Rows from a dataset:

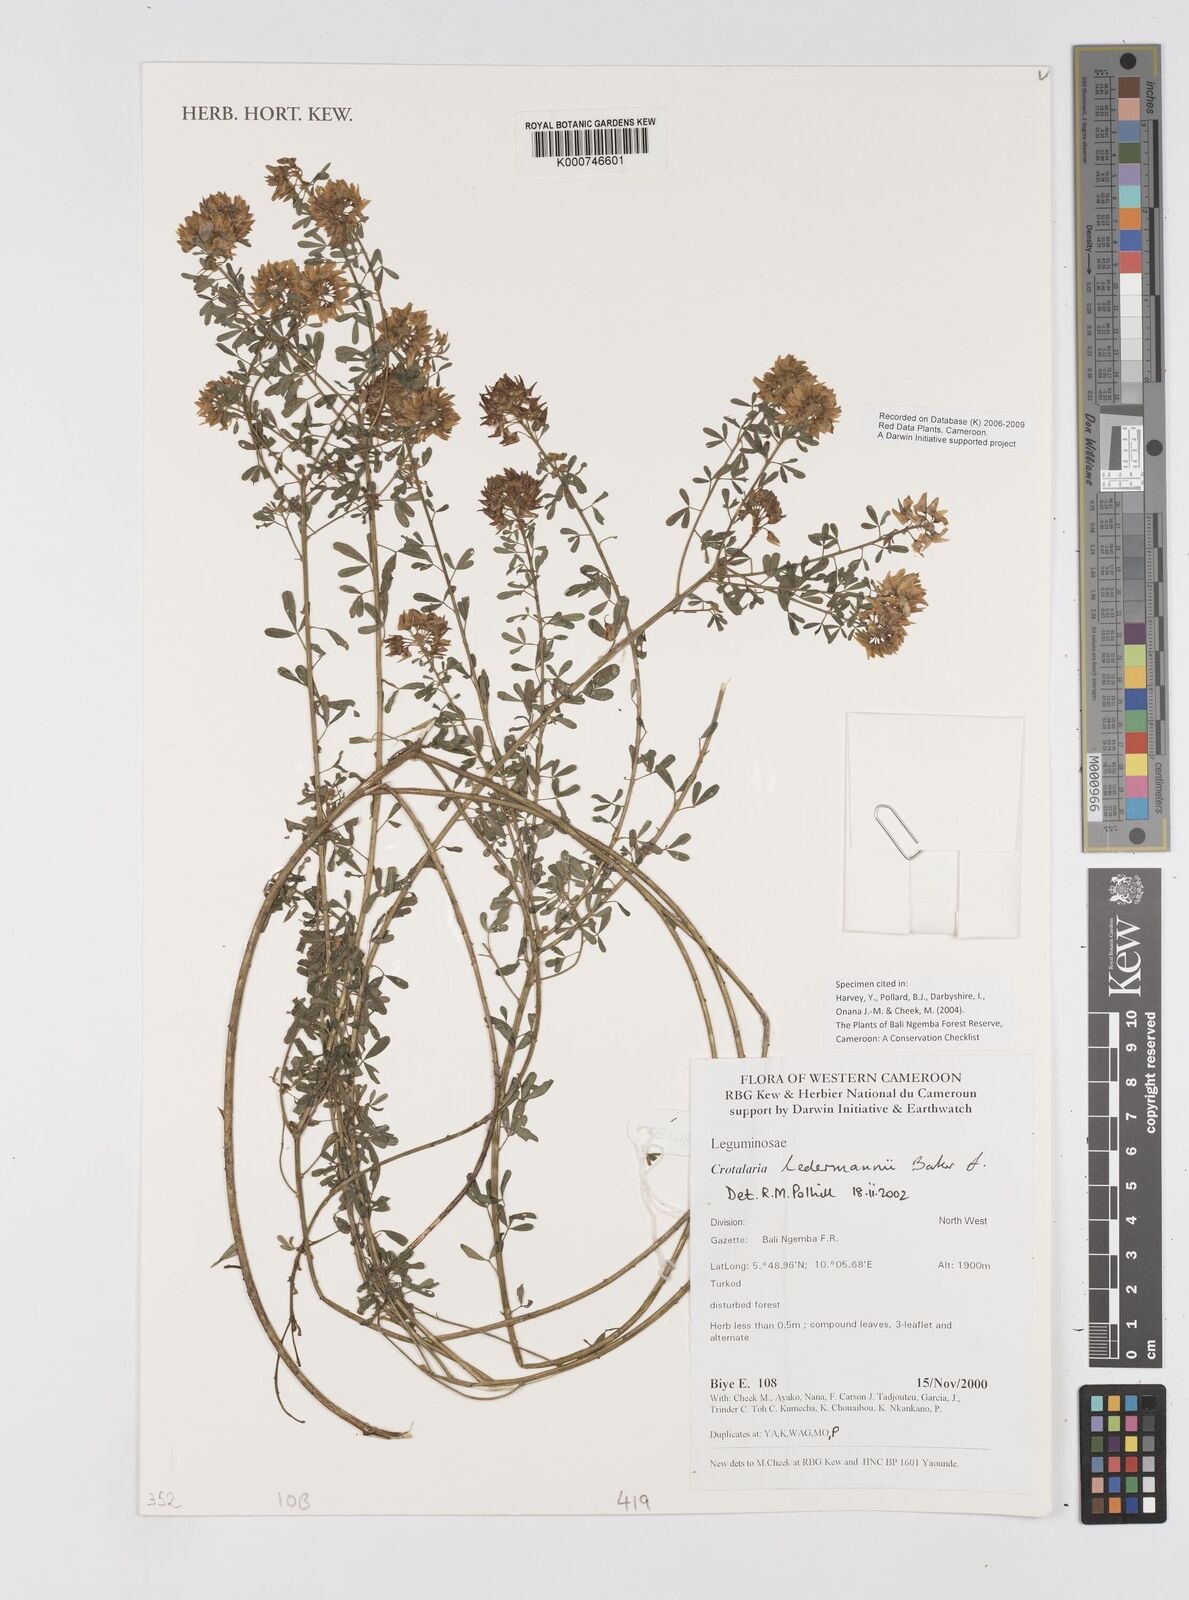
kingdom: Plantae
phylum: Tracheophyta
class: Magnoliopsida
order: Fabales
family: Fabaceae
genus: Crotalaria
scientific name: Crotalaria ledermannii
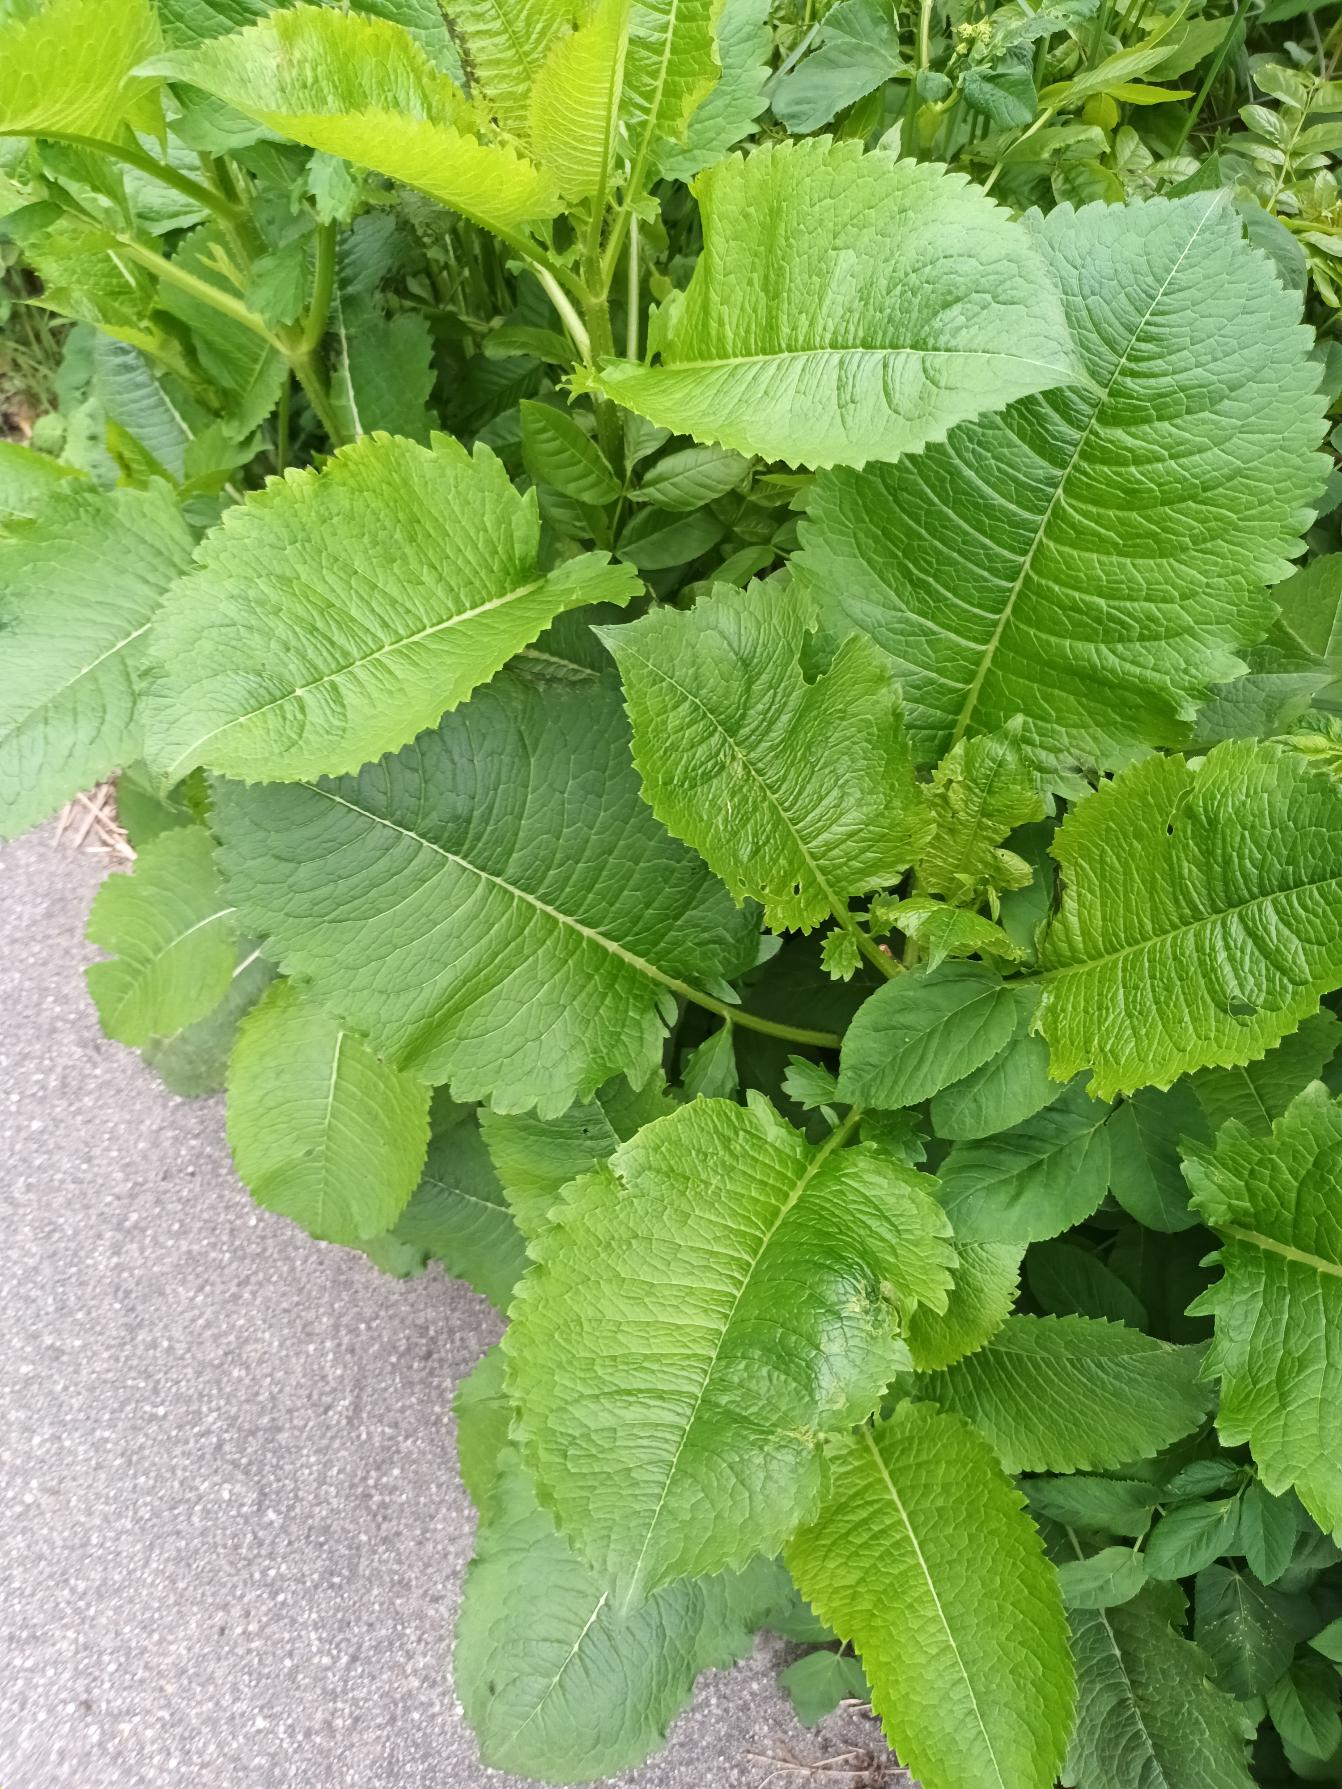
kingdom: Plantae
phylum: Tracheophyta
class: Magnoliopsida
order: Dipsacales
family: Caprifoliaceae
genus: Dipsacus
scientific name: Dipsacus strigosus
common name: Pindsvin-kartebolle
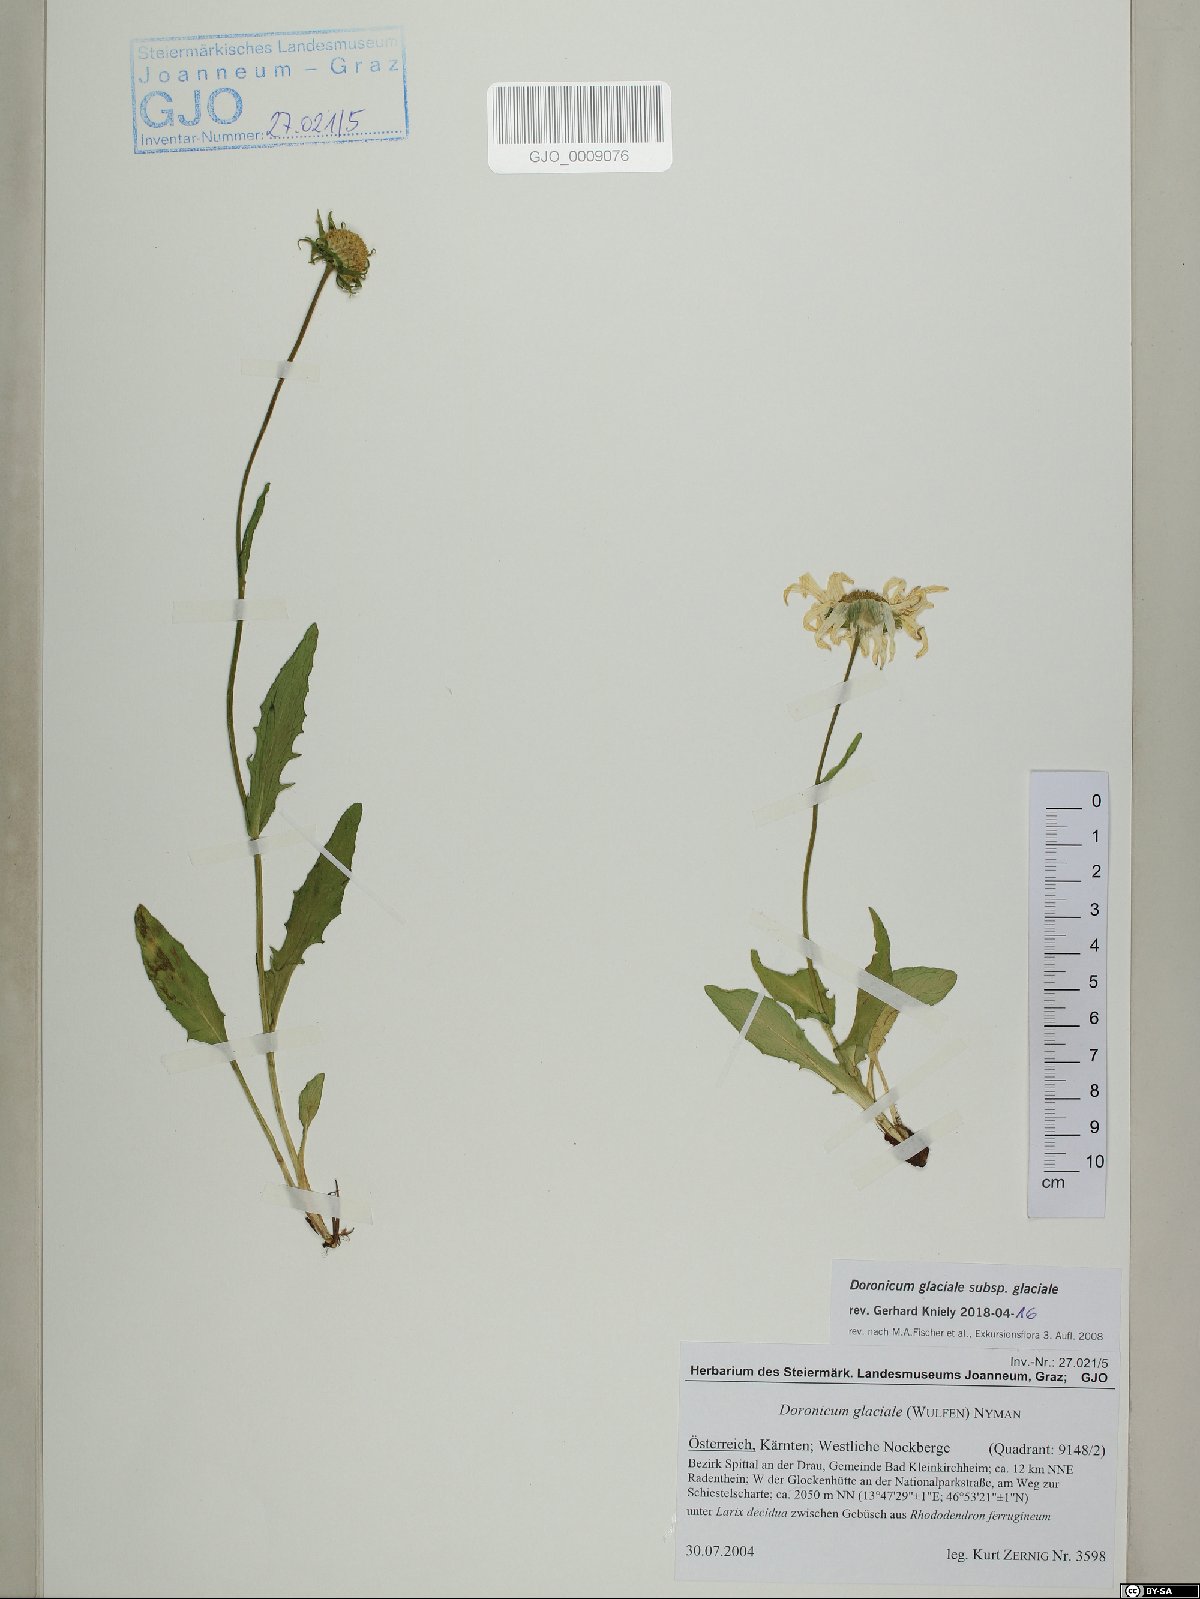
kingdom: Plantae
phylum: Tracheophyta
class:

→ Goal of the exercise
Put every line of the material above into a numbered list, skipping blank lines. Leave the pictures out of your answer.

→ Written answer
1. kingdom: Plantae
2. phylum: Tracheophyta
3. class: Magnoliopsida
4. order: Fabales
5. family: Fabaceae
6. genus: Crotalaria
7. scientific name: Crotalaria ledermannii
8. kingdom: Plantae
9. phylum: Tracheophyta
10. class: Magnoliopsida
11. order: Dipsacales
12. family: Caprifoliaceae
13. genus: Dipsacus
14. scientific name: Dipsacus strigosus
15. common name: Pindsvin-kartebolle
16. kingdom: Plantae
17. phylum: Tracheophyta
18. class:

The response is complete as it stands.